Les services de réanimation (et les urgences) sont saturés et de nouveaux lits vont être armés ces prochains jours pour faire face à l’afflux de malades qui s’intensifie. © gaujard christelle République du Centre

VOILA OU EN EST L’HÔPITAL PUBLIC ! Après des années de casse, la mise en place des mesures financières pour les hospitalisations, le numerus clausus qui contrôle strictement le nombre de médecins admis à exercer, les fermetures d’hôpitaux, de services, de lits non rentables, le non- paiement des personnels, etc, etc, etc. La liste est interminable des mesures prises par les pouvoirs successifs pour casser le secteur public de santé et les suggestions de la Députée Ris ( https://npa45.org/2021/03/24/la-sante-et-stephanie-ou-lart-de-la-dentelle-sans-fil/ ) ne vont rien améliorer !

Les pouvoirs successifs obéissent aux exigences de l’Organisation Mondiale du Commerce qui considère que la Santé EST UNE MARCHANDISE !

NPA Loiret 24-03-2021

La situation s’aggrave depuis quelques jours à l’hôpital. Les lits de réa sont tous occupés, les personnels épuisés. Et pourtant, la vague est, selon lui en phase ascendante. Le déclenchement du Plan blanc est envisagé.

« On est vraiment sous tension, là. » La voix est grave et fatiguée. Olivier Boyer, directeur général du centre hospitalier d’Orléans, passe de visio en cellules de crise. L’hôpital va mal. La situation se dégrade depuis quelques jours.

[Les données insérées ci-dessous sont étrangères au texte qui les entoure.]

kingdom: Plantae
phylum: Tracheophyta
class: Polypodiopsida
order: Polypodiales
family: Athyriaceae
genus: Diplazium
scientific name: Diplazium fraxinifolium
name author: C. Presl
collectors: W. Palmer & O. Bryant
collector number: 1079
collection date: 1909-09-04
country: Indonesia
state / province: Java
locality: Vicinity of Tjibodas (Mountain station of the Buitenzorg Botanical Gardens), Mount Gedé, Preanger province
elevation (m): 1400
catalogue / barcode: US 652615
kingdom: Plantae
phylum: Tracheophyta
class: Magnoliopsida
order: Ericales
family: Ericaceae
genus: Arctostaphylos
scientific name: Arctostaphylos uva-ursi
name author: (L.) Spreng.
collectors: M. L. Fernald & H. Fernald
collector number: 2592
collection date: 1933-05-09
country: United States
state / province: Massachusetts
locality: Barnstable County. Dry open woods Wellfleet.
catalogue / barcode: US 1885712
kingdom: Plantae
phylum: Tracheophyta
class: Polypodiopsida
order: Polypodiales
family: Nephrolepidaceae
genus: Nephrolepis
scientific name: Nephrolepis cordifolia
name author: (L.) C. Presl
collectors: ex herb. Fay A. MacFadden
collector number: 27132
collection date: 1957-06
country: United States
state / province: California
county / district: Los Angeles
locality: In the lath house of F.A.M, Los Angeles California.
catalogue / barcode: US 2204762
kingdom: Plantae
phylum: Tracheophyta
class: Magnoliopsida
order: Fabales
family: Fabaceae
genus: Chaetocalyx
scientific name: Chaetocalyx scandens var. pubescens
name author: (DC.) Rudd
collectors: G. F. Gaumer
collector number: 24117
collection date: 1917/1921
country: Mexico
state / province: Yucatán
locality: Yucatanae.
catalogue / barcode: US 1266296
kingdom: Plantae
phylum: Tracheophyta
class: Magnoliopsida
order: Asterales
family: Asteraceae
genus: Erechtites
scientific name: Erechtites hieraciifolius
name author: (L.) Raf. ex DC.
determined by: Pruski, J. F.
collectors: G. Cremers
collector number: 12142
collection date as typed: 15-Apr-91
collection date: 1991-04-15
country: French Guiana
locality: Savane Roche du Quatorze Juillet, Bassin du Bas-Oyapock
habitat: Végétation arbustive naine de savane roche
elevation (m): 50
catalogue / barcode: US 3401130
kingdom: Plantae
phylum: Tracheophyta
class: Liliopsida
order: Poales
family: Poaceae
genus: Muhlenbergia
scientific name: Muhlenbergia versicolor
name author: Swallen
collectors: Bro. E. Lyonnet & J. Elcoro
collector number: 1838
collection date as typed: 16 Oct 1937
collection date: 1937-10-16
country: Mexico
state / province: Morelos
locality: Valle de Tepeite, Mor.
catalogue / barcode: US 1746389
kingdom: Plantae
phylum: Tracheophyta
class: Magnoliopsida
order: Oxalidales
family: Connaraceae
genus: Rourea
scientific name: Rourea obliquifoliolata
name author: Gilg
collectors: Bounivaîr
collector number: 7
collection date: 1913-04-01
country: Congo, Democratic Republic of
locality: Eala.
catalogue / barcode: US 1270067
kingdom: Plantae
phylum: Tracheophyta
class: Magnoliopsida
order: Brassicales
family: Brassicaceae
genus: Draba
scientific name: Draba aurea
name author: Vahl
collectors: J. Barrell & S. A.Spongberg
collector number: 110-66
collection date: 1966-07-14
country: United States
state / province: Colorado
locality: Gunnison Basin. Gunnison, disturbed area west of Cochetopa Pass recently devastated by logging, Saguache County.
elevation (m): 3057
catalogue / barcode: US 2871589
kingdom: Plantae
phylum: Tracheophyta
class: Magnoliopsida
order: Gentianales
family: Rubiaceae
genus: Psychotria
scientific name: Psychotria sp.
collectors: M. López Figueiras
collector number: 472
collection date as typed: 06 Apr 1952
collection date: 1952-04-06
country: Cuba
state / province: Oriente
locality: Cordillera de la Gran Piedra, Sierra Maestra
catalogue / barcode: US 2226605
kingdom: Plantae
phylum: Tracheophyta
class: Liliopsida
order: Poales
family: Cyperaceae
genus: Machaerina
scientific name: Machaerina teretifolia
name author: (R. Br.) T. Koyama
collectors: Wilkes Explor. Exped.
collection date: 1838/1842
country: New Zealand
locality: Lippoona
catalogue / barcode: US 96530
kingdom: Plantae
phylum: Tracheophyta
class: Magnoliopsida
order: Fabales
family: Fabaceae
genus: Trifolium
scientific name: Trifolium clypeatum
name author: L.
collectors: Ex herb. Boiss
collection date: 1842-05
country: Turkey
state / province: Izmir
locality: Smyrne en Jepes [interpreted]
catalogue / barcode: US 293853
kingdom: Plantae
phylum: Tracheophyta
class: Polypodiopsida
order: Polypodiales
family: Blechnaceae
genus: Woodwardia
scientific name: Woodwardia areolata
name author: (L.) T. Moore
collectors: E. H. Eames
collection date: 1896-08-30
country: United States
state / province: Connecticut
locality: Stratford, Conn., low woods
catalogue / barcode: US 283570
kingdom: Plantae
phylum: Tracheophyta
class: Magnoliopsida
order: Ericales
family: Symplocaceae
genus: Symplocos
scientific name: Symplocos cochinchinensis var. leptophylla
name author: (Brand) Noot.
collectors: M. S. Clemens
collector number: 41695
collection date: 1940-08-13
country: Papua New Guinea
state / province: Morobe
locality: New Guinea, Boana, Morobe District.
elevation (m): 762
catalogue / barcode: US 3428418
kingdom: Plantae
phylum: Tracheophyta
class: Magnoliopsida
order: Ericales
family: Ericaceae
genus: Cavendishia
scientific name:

Voici les cinq points à retenir.

RÉANIMATION

Ce mardi 23 mars, 76 malades du Covid y étaient soignés, dont 35 en réanimation médicale, qui affiche complet. « On va ouvrir trois lits », indique-t-il.

Même sombre tableau en réanimation chirurgicale, également saturée :  

« On va là aussi ouvrir des lits pour accueillir des patients non Covid qui en ont besoin. On en a transféré un tout à l’heure (mardi, dans la journée, ndlr) au Cham d’Amilly, ce qui est inhabituel. »

Et qui montre surtout la gravité du moment.

Des ouvertures de lits sont aussi prévues en médecine : c’est là que sont accueillis les patients placés sous oxygène.

PERSONNELS

Problème : pour armer ces lits, il faut du personnel. En nombre. Or, beaucoup sont arrêtés : pour des congés maternité, à cause du Covid, pour des maux de dos, de la fatigue…

On est vraiment à la peine. On est un peu au bout du bout. Le personnel n’en peut plus. C’est une intensité énorme et un travail très lourd pour les soignants, notamment de retourner les patients (les plus sévères sont allongés sur le ventre, ndlr). Ça fatigue le corps et la tête », compatit Olivier Boyer. 

DÉPROGRAMMATION

Alors, pour dégager les forces vives nécessaires, l’hôpital a commencé à déprogrammer, « à hauteur de 20% » pour le moment. Un patient a été transféré à Blois ce week-end mais « ils nous l’ont renvoyé » faute de place. « On va continuer encore en fin de semaine », prévient-il.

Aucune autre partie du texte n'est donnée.